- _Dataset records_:
---

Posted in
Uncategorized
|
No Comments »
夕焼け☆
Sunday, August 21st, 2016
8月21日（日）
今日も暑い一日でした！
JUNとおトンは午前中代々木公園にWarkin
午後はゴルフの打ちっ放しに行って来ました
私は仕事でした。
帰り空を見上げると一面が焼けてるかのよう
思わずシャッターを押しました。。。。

---

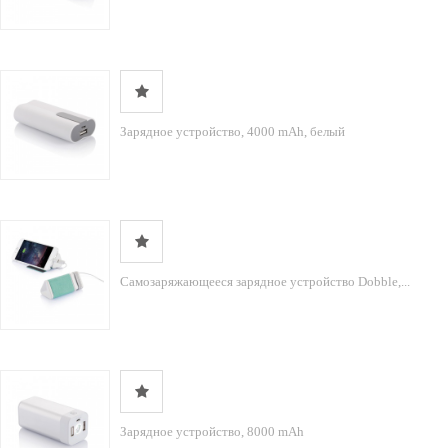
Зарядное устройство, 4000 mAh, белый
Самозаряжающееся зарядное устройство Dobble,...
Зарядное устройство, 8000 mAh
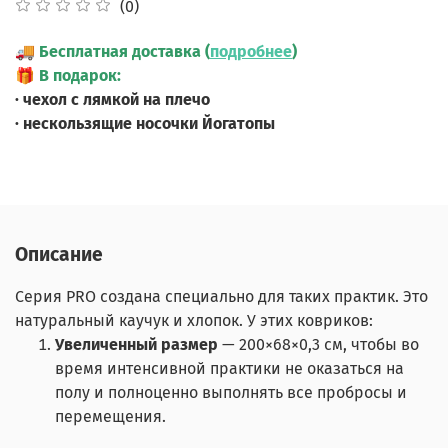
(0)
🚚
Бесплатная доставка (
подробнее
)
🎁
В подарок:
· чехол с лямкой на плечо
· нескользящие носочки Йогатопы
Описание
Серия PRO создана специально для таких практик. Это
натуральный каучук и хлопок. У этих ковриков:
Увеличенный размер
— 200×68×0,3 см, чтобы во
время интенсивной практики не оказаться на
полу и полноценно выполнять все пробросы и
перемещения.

---

- _Exercise prompt_:
Could you format the lines of the entries as a numbered list, from the line containing "Зарядное устройство, 4000 mAh, белый" through the line containing "перемещения.", both included, leaving out blank lines and pictures?

- _Output for this task_:
1. Зарядное устройство, 4000 mAh, белый
2. Самозаряжающееся зарядное устройство Dobble,...
3. Зарядное устройство, 8000 mAh
4. (0)
5. 🚚
6. Бесплатная доставка (
7. подробнее
8. )
9. 🎁
10. В подарок:
11. · чехол с лямкой на плечо
12. · нескользящие носочки Йогатопы
13. Описание
14. Серия PRO создана специально для таких практик. Это
15. натуральный каучук и хлопок. У этих ковриков:
16. Увеличенный размер
17. — 200×68×0,3 см, чтобы во
18. время интенсивной практики не оказаться на
19. полу и полноценно выполнять все пробросы и
20. перемещения.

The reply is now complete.